### Text segment

★ ★ ★ ★ ★ ★ ★

When booting post-1.5 kernels on an old machine, I got crashes immediately
after startup.  The following warnings were printed:

>How-To-Repeat:


Try to boot -current on a DECpc XL 590.

>Fix:


The following patch fixes several bugs in the post-1.5 BIOS memory probes.

- If the BIOS reports the same memory cluster multiple times, only allocate
  the extent once.

- If we fail to allocate an extent, don't add it to mem_clusters and don't
  increment mem_cluster_cnt.

- When loading the physical extents, make sure we don't try to add an
  extent with zero length (seg_start == tmp)


Index: machdep.c
===================================================================
RCS file: /cvsroot/syssrc/sys/arch/i386/i386/machdep.c,v
retrieving revision 1.446
diff -u -u -r1.446 machdep.c
--- machdep.c	2001/06/19 15:54:48	1.446
+++ machdep.c	2001/07/07 04:03:48
@@ -2144,6 +2144,7 @@
 	u_int32_t type;
 {
 	extern struct extent *iomem_ex;
+	int i;

 	if (seg_end > 0x100000000ULL) {
 		printf("WARNING: skipping large "

★ ★ ★ ★ ★ ★ ★

### Provided records
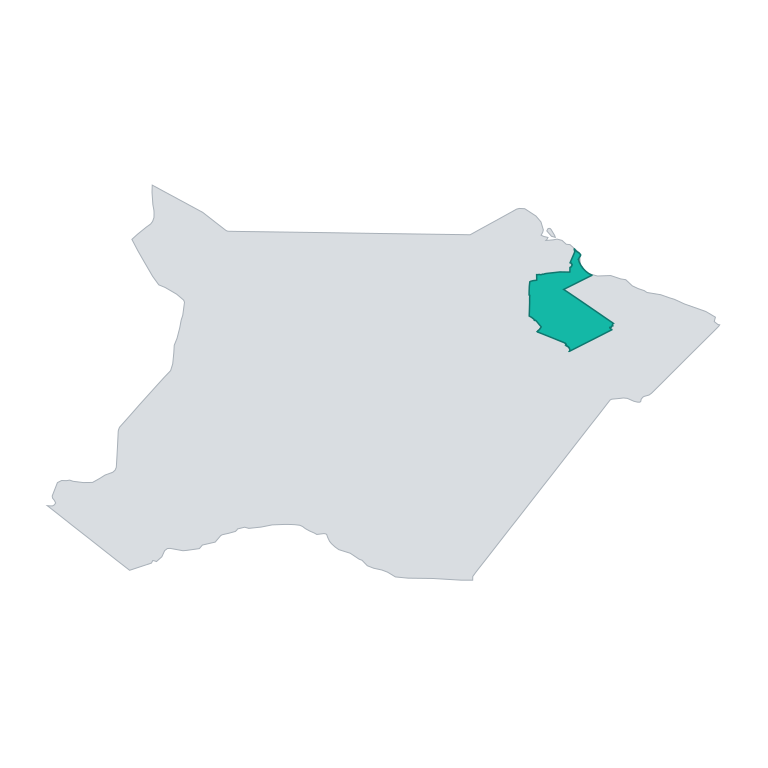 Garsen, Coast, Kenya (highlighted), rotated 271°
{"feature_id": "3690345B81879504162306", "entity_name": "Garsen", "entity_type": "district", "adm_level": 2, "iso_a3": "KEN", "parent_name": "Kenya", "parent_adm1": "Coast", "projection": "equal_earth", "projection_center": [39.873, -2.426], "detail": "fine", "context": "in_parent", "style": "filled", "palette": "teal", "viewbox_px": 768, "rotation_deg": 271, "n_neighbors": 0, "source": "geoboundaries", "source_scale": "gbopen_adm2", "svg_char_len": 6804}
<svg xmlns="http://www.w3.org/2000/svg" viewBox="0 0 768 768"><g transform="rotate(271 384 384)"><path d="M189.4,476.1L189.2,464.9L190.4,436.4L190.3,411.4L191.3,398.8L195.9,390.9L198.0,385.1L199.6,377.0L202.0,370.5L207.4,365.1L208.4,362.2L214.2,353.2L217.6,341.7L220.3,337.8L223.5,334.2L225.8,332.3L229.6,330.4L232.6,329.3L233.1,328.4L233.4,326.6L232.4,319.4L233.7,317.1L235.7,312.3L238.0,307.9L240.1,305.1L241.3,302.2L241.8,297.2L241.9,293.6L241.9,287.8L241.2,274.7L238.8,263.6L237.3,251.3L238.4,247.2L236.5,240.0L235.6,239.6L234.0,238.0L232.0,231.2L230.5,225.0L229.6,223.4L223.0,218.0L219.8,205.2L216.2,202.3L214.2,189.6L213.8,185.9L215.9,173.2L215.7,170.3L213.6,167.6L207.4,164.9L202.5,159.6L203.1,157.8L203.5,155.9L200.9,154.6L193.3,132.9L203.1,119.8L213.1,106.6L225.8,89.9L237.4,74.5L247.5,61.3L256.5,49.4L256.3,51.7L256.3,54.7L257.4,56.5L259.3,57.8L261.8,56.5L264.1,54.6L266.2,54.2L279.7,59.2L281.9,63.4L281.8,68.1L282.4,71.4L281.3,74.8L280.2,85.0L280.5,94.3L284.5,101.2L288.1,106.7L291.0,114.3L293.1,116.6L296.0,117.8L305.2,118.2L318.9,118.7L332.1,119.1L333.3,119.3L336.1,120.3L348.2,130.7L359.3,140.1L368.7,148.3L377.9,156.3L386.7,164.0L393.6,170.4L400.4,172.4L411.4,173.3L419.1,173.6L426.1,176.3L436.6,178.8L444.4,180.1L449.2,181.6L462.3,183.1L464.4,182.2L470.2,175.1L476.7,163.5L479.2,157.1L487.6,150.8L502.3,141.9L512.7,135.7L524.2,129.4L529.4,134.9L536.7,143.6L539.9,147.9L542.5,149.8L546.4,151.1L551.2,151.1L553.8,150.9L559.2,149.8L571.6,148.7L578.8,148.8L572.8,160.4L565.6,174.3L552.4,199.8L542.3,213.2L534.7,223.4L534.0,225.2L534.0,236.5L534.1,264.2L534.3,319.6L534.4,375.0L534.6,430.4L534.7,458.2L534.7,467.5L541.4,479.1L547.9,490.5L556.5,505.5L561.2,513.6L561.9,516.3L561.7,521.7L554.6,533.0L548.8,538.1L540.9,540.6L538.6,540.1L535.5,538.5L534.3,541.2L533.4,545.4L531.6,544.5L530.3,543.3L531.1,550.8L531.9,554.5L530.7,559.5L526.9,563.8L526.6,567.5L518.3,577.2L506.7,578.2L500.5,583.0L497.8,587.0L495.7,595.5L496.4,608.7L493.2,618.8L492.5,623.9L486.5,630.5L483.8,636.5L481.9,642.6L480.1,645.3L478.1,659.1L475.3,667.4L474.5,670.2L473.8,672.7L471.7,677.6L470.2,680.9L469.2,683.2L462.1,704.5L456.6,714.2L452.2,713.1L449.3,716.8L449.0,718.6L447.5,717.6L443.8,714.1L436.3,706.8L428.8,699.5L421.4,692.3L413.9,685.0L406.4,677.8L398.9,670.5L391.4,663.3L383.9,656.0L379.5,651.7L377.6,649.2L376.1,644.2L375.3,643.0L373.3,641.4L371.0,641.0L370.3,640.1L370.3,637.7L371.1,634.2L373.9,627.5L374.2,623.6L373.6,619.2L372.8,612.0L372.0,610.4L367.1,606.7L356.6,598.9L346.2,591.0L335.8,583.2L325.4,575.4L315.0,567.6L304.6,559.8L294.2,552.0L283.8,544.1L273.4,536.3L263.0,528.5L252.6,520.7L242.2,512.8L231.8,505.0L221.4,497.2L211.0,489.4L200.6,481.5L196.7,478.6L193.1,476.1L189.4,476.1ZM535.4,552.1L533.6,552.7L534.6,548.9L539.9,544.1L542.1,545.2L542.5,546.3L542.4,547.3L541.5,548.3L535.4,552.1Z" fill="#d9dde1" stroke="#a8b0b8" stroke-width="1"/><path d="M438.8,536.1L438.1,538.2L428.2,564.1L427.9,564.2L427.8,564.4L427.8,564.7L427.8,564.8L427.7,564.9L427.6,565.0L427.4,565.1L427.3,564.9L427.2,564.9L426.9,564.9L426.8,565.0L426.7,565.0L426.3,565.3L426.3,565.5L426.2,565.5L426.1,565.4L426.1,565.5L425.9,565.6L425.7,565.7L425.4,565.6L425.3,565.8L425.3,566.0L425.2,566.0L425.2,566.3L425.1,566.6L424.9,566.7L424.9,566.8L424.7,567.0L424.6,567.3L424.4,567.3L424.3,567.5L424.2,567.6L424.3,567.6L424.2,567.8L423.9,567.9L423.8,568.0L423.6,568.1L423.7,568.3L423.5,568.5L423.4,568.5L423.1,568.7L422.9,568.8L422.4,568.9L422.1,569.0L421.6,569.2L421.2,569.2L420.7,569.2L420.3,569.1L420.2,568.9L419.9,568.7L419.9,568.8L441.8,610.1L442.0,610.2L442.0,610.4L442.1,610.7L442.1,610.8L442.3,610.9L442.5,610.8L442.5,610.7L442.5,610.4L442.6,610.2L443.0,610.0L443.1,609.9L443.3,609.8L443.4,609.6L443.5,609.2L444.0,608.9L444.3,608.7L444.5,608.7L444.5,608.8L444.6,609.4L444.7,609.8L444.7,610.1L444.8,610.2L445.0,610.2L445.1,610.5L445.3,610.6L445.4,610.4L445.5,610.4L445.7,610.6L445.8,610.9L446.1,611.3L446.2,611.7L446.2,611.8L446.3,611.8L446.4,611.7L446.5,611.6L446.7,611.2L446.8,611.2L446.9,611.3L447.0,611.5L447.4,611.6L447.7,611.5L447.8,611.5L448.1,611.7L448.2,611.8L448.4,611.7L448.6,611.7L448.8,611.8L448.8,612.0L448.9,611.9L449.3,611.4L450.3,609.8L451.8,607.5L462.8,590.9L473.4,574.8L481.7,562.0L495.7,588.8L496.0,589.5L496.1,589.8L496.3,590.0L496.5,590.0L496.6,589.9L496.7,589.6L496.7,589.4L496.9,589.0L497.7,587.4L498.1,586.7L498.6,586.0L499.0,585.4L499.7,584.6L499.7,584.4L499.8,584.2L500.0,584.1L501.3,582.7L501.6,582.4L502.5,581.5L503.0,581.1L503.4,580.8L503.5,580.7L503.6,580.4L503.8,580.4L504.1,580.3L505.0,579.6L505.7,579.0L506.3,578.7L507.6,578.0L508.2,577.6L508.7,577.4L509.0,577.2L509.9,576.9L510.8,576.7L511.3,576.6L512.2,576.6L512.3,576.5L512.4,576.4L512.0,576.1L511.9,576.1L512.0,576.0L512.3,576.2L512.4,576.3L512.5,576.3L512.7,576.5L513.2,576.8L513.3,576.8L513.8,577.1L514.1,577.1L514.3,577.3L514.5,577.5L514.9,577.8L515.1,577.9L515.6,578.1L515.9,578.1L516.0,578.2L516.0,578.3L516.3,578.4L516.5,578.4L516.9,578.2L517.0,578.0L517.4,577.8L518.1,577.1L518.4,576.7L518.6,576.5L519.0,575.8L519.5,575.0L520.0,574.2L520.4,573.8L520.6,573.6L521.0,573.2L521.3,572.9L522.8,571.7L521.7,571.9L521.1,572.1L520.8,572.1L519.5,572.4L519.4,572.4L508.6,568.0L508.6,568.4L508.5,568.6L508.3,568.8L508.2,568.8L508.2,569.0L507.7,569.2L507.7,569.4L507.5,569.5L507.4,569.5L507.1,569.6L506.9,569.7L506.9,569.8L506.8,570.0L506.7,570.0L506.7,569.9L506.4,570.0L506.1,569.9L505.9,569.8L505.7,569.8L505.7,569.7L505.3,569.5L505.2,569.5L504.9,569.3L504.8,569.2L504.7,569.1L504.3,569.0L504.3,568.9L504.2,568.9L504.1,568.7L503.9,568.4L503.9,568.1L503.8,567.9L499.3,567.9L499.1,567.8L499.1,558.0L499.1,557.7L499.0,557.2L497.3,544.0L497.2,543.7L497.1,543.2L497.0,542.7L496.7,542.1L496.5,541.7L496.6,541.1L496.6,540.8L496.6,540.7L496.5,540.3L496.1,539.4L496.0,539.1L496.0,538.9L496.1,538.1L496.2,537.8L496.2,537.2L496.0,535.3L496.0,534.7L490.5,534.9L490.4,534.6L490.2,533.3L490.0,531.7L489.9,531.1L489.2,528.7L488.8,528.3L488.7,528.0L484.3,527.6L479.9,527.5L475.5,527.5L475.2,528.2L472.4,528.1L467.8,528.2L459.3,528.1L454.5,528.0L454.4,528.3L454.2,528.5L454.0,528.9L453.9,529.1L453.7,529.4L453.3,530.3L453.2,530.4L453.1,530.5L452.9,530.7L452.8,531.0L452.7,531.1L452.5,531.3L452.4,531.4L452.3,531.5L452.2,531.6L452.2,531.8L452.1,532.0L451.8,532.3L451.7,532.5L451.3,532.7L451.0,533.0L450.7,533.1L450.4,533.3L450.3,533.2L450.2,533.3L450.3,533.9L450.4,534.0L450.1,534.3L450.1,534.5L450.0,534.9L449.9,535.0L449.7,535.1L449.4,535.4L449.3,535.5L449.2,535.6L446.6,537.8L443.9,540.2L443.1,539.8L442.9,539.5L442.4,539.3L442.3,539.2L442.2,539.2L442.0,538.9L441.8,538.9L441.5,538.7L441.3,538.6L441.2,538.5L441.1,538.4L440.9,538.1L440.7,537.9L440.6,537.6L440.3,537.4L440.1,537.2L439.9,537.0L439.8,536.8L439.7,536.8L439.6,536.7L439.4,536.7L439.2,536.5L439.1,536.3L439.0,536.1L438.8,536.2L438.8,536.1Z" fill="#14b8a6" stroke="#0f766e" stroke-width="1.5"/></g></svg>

★ ★ ★ ★ ★ ★ ★

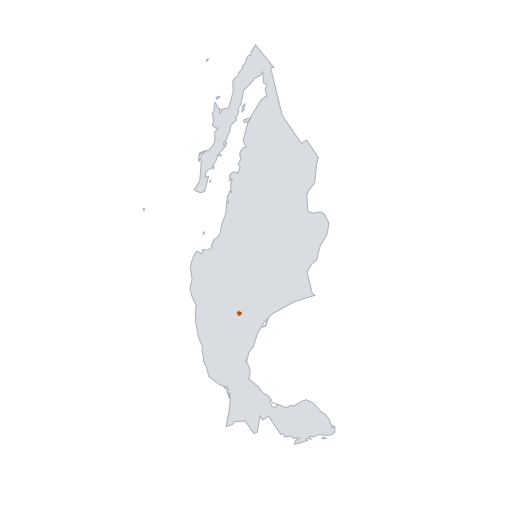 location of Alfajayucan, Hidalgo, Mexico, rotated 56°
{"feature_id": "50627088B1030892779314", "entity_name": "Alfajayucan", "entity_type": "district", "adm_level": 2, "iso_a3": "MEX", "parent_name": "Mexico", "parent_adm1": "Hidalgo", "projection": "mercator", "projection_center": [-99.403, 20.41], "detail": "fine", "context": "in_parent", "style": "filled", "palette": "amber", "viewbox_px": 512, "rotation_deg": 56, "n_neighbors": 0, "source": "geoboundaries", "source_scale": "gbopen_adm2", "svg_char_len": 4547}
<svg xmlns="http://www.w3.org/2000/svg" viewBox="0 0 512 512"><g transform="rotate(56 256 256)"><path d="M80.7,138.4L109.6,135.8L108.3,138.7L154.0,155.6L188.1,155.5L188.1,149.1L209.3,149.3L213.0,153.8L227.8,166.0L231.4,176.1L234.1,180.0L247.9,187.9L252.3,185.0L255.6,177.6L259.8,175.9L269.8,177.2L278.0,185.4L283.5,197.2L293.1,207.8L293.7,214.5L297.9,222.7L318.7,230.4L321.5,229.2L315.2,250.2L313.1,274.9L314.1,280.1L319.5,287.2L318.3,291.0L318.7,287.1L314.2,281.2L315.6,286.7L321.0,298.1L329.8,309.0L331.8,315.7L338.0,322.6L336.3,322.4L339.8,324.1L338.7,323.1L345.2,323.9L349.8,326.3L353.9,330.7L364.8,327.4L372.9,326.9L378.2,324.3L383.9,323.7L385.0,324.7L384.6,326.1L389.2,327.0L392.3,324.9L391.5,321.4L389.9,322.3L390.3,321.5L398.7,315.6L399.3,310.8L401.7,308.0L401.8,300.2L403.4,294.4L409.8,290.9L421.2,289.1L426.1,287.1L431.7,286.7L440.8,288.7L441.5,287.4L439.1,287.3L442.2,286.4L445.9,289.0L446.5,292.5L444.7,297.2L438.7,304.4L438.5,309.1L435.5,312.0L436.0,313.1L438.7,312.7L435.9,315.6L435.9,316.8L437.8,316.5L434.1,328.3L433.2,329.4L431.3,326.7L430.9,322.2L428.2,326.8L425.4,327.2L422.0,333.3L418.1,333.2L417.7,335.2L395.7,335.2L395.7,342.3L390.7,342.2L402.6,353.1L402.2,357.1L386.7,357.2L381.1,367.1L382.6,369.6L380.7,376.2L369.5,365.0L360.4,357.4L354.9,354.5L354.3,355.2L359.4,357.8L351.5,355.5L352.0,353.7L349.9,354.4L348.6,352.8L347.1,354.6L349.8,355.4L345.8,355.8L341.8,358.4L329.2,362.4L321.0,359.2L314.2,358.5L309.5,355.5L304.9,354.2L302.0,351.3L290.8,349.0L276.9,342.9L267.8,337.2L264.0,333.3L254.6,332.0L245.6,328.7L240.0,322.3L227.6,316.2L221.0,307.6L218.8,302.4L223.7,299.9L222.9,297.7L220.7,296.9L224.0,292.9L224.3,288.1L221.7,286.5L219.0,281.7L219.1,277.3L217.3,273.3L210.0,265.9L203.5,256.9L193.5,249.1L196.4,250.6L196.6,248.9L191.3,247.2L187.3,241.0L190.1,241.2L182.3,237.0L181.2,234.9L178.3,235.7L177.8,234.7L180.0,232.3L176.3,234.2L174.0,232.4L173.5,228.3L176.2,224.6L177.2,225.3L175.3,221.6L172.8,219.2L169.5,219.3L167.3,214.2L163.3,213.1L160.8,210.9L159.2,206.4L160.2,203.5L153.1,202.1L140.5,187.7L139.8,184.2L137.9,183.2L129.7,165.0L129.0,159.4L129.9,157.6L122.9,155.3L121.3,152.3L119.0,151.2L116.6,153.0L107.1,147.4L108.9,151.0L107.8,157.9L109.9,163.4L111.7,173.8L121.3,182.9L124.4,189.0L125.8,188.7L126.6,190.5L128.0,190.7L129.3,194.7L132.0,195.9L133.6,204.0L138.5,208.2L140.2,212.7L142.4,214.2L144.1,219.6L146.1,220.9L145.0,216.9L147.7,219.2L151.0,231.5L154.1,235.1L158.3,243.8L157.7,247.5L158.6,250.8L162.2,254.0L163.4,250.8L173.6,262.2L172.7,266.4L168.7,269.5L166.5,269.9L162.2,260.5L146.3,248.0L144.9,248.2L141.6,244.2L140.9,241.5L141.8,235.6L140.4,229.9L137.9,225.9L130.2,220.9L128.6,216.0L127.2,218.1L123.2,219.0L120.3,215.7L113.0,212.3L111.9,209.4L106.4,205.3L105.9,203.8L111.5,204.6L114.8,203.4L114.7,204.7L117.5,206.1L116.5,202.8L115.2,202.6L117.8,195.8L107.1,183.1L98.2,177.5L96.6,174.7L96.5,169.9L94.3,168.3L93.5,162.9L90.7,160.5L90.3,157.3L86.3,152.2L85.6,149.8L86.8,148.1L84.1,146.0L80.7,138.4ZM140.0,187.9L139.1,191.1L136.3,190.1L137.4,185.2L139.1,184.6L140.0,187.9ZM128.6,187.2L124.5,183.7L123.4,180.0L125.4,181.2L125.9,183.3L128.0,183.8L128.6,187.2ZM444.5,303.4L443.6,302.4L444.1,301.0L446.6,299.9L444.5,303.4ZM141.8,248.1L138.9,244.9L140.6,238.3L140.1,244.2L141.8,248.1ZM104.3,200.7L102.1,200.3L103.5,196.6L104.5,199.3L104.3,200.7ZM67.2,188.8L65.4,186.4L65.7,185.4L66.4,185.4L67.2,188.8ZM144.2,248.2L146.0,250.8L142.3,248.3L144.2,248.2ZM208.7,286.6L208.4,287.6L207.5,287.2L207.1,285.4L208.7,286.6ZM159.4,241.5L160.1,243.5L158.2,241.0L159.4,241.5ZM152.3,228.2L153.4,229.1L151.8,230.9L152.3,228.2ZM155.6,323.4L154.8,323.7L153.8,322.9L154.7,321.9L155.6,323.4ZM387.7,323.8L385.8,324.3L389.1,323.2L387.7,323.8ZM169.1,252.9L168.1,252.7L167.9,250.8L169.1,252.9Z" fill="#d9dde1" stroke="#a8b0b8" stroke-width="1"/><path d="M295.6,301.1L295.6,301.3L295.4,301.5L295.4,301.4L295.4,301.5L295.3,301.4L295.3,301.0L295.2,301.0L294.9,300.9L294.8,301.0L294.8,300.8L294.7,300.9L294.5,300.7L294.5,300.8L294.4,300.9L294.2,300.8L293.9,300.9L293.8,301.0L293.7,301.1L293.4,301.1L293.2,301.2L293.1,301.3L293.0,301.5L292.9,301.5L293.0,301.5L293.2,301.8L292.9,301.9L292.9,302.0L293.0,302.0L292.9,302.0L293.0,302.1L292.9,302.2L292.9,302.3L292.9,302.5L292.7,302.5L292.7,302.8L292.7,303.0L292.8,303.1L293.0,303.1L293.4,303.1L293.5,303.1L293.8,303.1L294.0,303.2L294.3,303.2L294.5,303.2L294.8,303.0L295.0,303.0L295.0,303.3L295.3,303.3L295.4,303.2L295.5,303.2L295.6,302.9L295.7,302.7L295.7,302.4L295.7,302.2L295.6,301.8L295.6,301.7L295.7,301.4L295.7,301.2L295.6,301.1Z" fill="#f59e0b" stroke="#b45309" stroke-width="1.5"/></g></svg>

★ ★ ★ ★ ★ ★ ★

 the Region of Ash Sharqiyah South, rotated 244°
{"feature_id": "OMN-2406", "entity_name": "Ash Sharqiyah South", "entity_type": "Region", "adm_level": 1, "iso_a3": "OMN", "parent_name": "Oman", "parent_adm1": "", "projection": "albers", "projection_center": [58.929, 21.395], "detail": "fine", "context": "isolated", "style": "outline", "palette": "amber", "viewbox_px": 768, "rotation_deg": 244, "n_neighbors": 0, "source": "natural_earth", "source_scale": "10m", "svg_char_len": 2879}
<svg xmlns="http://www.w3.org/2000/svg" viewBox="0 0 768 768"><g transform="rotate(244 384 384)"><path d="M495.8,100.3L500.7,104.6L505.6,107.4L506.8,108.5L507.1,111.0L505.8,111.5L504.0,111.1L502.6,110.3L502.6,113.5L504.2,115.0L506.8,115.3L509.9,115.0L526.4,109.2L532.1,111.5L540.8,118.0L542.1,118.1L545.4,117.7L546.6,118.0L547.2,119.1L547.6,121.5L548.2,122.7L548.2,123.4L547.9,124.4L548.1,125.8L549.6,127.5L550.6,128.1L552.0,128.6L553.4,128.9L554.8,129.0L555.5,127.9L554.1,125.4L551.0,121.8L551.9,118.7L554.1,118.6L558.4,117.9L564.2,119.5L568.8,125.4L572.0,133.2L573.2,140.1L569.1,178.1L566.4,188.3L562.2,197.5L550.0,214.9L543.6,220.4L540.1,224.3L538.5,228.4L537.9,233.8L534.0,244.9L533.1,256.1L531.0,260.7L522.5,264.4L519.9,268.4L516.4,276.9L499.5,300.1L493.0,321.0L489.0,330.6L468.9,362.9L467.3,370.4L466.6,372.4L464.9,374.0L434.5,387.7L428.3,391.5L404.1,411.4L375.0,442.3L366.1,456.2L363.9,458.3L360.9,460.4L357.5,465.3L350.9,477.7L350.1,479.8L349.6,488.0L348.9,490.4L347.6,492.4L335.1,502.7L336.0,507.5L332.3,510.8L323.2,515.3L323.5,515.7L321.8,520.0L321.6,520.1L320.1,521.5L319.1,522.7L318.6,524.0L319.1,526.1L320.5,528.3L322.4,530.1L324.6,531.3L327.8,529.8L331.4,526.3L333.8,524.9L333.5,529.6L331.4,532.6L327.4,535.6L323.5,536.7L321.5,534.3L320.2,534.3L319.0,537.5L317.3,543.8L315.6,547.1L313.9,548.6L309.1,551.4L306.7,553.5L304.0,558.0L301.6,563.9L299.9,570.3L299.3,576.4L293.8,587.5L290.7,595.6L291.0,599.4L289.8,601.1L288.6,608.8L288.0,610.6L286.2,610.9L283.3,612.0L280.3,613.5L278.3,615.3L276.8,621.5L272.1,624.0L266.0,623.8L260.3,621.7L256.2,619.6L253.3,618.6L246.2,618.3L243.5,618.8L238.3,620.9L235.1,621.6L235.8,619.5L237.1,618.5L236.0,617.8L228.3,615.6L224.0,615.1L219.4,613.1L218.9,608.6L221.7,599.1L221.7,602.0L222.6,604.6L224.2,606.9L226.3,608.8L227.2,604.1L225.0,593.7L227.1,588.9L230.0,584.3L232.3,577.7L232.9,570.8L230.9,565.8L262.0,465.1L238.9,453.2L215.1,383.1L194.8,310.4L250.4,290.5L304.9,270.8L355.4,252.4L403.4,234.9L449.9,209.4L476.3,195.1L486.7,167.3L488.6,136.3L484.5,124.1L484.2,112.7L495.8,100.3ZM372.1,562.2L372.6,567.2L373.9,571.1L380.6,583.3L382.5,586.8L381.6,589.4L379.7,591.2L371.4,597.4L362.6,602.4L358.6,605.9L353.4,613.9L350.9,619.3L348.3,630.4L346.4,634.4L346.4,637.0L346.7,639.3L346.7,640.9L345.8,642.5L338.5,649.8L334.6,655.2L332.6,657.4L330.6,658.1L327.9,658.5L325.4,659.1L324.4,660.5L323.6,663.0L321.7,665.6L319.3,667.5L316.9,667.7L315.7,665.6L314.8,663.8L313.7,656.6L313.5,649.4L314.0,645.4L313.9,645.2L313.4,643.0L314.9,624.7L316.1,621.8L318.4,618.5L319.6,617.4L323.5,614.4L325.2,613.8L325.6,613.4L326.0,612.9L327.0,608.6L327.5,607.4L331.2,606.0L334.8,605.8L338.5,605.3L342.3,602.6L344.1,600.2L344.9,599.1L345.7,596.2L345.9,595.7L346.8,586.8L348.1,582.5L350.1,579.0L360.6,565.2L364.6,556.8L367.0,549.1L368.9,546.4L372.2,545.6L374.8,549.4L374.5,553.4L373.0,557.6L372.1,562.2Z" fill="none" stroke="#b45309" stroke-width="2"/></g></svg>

★ ★ ★ ★ ★ ★ ★

### Given exercise 1
In the BIOS memory probe bug report, what machine does the How-To-Repeat section name for booting -current?
### Given exercise 2
Rewrite the BIOS memory probe bug report from "When booting post-1.5" up to and including "BIOS memory probes.", renaming "machine" to "computer".
### Given exercise 3
Take the BIOS memory probe bug report further, continuing its machdep.c patch from where it stops.

### Right answer 1
A DECpc XL 590.

### Right answer 2
When booting post-1.5 kernels on an old computer, I got crashes immediately
after startup.  The following warnings were printed:

>How-To-Repeat:


Try to boot -current on a DECpc XL 590.

>Fix:


The following patch fixes several bugs in the post-1.5 BIOS memory probes.

### Right answer 3
@@ -2165,6 +2166,17 @@
 	if (seg_end <= seg_start)
 		return;

+	for (i = 0; i < mem_cluster_cnt; i++) {
+		if ((mem_clusters[i].start == round_page(seg_start))
+		    && (mem_clusters[i].size
+			    == trunc_page(seg_end) - mem_clusters[i].start)) {
+#ifdef DEBUG_MEMLOAD
+			printf("WARNING: skipping duplicate segment entry\n");
+#endif
+			return;
+		}
+	}
+
 	/*
 	 * Allocate the physical addresses used by RAM
 	 * from the iomem extent map.  This is done before
@@ -2179,6 +2191,7 @@
 		    "(0x%qx/0x%qx/0x%x) FROM "
 		    "IOMEM EXTENT MAP!\n",
 		    seg_start, seg_end - seg_start, type);
+		return;
 	}

 	/*
@@ -2331,6 +2344,10 @@
 	}
 #endif /* ! REALBASEMEM && ! REALEXTMEM */

+#ifdef DEBUG_MEMLOAD
+	printf("mem_cluster_count: %d\n", mem_cluster_cnt);
+#endif
+
 	/*
 	 * If the loop above didn't find any valid segment, fall back to
 	 * former code.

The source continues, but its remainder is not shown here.